→ TASK PROMPT
Once the images are removed, set down everything else in the listing below exactly.

====

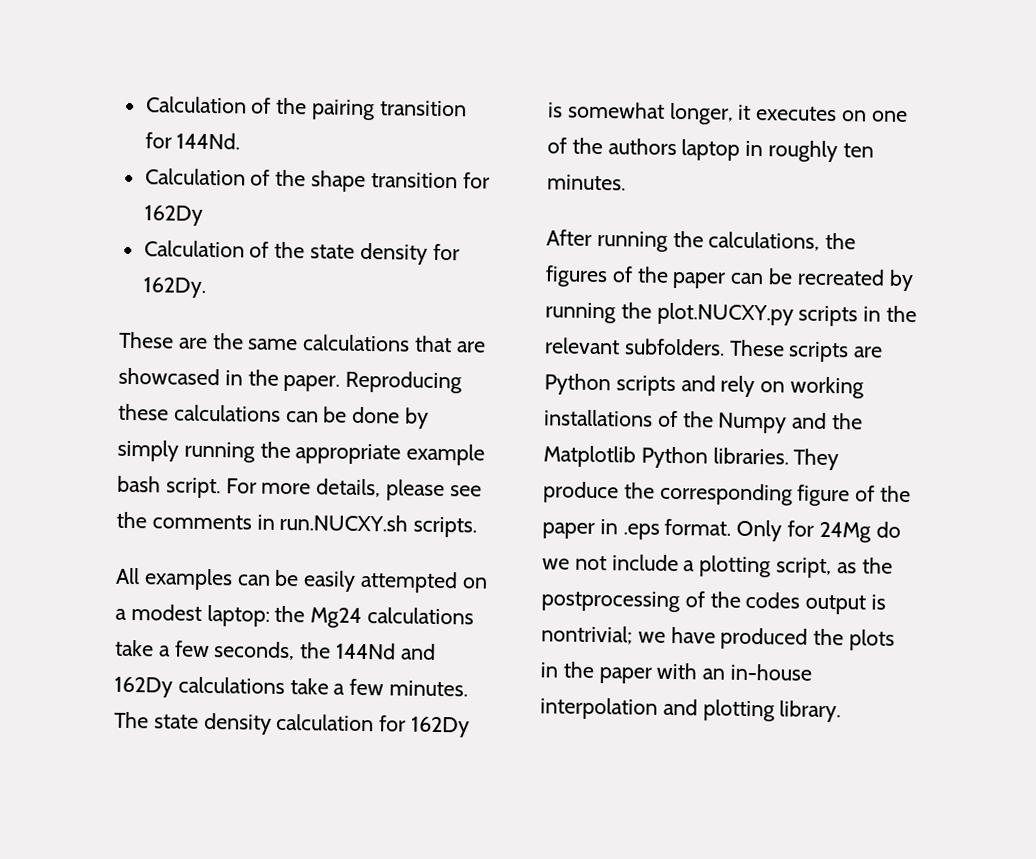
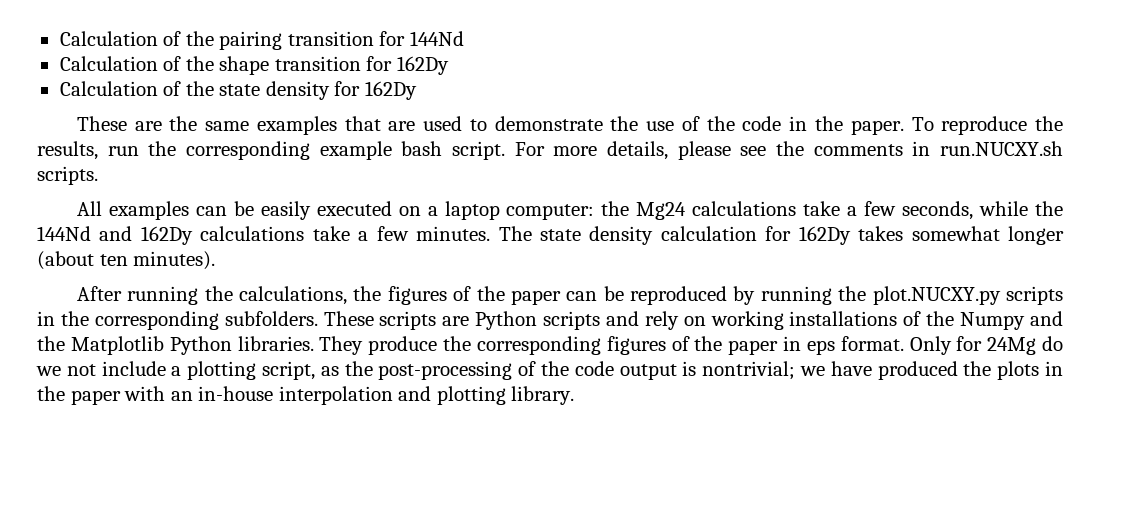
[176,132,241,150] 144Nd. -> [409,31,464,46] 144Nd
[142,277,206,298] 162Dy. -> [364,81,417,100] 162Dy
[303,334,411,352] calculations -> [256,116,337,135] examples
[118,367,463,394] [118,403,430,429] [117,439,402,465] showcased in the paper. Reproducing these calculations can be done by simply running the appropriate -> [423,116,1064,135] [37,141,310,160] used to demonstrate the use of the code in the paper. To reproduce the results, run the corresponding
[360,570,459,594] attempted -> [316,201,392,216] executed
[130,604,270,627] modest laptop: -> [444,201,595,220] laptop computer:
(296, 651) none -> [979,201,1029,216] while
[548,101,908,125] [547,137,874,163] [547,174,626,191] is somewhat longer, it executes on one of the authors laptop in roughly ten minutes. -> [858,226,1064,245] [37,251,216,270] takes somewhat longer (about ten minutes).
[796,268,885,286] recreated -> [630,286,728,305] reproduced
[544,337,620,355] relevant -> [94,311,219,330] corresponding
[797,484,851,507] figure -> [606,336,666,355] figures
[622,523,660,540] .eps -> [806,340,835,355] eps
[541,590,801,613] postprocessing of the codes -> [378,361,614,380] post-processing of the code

====

→ ANSWER TO THE EXERCISE
[176,132,241,150] 144Nd. -> [409,31,464,46] 144Nd
[142,277,206,298] 162Dy. -> [364,81,417,100] 162Dy
[303,334,411,352] calculations -> [256,116,337,135] examples
[118,367,463,394] [118,403,430,429] [117,439,402,465] showcased in the paper. Reproducing these calculations can be done by simply running the appropriate -> [423,116,1064,135] [37,141,310,160] used to demonstrate the use of the code in the paper. To reproduce the results, run the corresponding
[360,570,459,594] attempted -> [316,201,392,216] executed
[130,604,270,627] modest laptop: -> [444,201,595,220] laptop computer:
(296, 651) none -> [979,201,1029,216] while
[548,101,908,125] [547,137,874,163] [547,174,626,191] is somewhat longer, it executes on one of the authors laptop in roughly ten minutes. -> [858,226,1064,245] [37,251,216,270] takes somewhat longer (about ten minutes).
[796,268,885,286] recreated -> [630,286,728,305] reproduced
[544,337,620,355] relevant -> [94,311,219,330] corresponding
[797,484,851,507] figure -> [606,336,666,355] figures
[622,523,660,540] .eps -> [806,340,835,355] eps
[541,590,801,613] postprocessing of the codes -> [378,361,614,380] post-processing of the code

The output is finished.